También se aproximó a “la pintora de la luz”, de la delicadeza y de los Los Jardines de Poniente, María Moreno, con la que caminando al unísono por el realismo e hiperrealismo se casó en 1961: “Yo tenía 18 años y estaba en quinto curso cuando la conocí. Ella era un poco mayor y comenzaba primero. Era muy guapa y su pintura siempre expresaba la belleza de las cosas, la serenidad, la calma, y algo muy elevado espiritualmente que te ayuda a vivir. Y eso no es habitual. La vida se retrata de otra manera desde Van Gogh en adelante. Es una representación del mundo muy trágica. Picasso, Bacon, Giacometti, expresan cosas muy oscuras del mundo. Y no solo en la pintura, también en la literatura, en Kafka y antes de él Dostoyevski: leerlo se las trae, ¡qué cosas cuenta! Lo mismo sucede en el gran cine, el último, de Buñuel en adelante, con frecuencia no lo puedes ver de lo duro que es. Y esa dureza los artistas la están sacando de la vida, de las cosas que pasan. El hecho de elegir un lavabo para pintarlo, en vez de elegir unas flores, hace que me haya metido a trabajar cosas que ya en principio son duras. Yo el periódico sí lo leo, pero ya no veo la tele ni escucho la radio. No es una decisión que haya tomado de un día para otro, sino que cada vez me daba más pereza, me parecen muy invasivas: esas imágenes, esas voces tan fuertes, esas cabezas tan grandes que salen de la pantalla. Me parecía demasiado ¡Demasiada gente aquí, en la habitación! Yo quiero el sonido de las cosas, el sonido de la vida. Pero, de vez en cuando, me gusta escuchar música clásica y música popular que me encanta. El arte me ha mejorado mucho. Hacerlo y, sobre todo, ver lo que hacen los demás, me hace la vida más confortable y la entiendo mejor. Pero si hay una noticia que me gustaría recibir es que, igual que se ha aplaudido a los médicos y a la gente que estaba sacando adelante todo el problema que hay con la pandemia, se hiciera lo mismo con la gente que trabaja para que comamos. Hay que darle muchísimo valor a esa gente del campo, y del mar, que lleva una vida muy sacrificada, muy dura. Esa gente tiene un mérito inmenso, gana poco y es menospreciada. Para mí es lo primero que habría que hacer, antes que ninguna otra cosa. Pero no sé si eso va a ocurrir alguna vez”.

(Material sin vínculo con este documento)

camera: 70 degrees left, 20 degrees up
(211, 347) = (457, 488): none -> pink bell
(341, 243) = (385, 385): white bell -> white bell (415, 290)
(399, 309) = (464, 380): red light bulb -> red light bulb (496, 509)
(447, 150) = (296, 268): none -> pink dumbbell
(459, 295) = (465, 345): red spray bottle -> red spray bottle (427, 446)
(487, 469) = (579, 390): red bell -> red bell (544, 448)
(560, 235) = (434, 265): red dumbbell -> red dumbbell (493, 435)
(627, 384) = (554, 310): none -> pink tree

Con brochazo ensombrecido, pero buscando el ángulo de la esperanza, una fotografía del Ateneo le recuerda que allí, en diciembre de 1957 hizo su primera exposición individual. Después vinieron otras, el inicio del desarrollo de su capacidad escultórica y, con 29 años, su primera muestra en Norteamérica y el elogio de la crítica. Vivir plantando el caballete ya fue un poco menos complicado: “Lo que más me gusta de España es España, me parece un país privilegiado, aunque los españoles seamos, a veces, unos pesados, unos petardos, somos muy guerreros, muy 'enredantes' y estamos siempre metidos en unos líos que no sé si sirven para vivir. Y es porque estamos en un país que da mucho”.

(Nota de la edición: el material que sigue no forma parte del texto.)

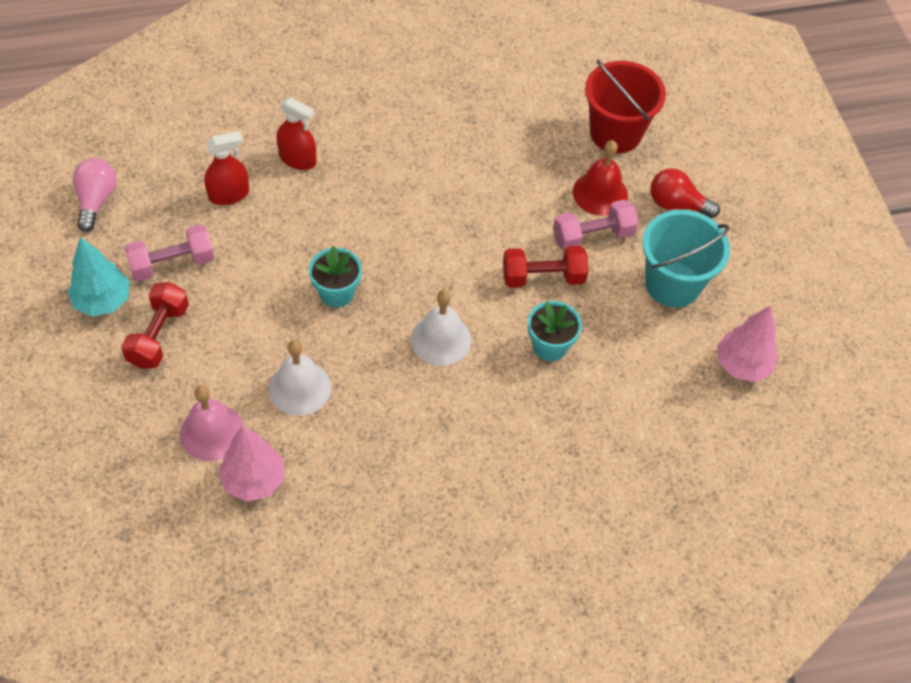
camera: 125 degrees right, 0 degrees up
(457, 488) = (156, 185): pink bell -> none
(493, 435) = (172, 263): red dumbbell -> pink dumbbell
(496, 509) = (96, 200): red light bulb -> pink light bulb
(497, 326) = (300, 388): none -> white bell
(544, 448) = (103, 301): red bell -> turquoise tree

Su sencillez también lo entrega todo. Con la mirada limpia de sus ojos claros, un pincel en la mesa acechando a sus manos y combatiendo la soledad de su trabajo con generosa e inolvidable conversación, Antonio López despide su Playlist. A sus ochenta y cinco años se ata de nuevo el mandil para continuar perpetuando membrillos en escayola, haciendo inmarchitables las flores y acariciando el lienzo con una sabiduría y arte magistral que conmueve: “Mi deseo para los días de hoy es que no cojamos ninguno el coronavirus. Y mirando un poco más lejos, poder seguir trabajando bien: me gustaría ser mejor y saber más”.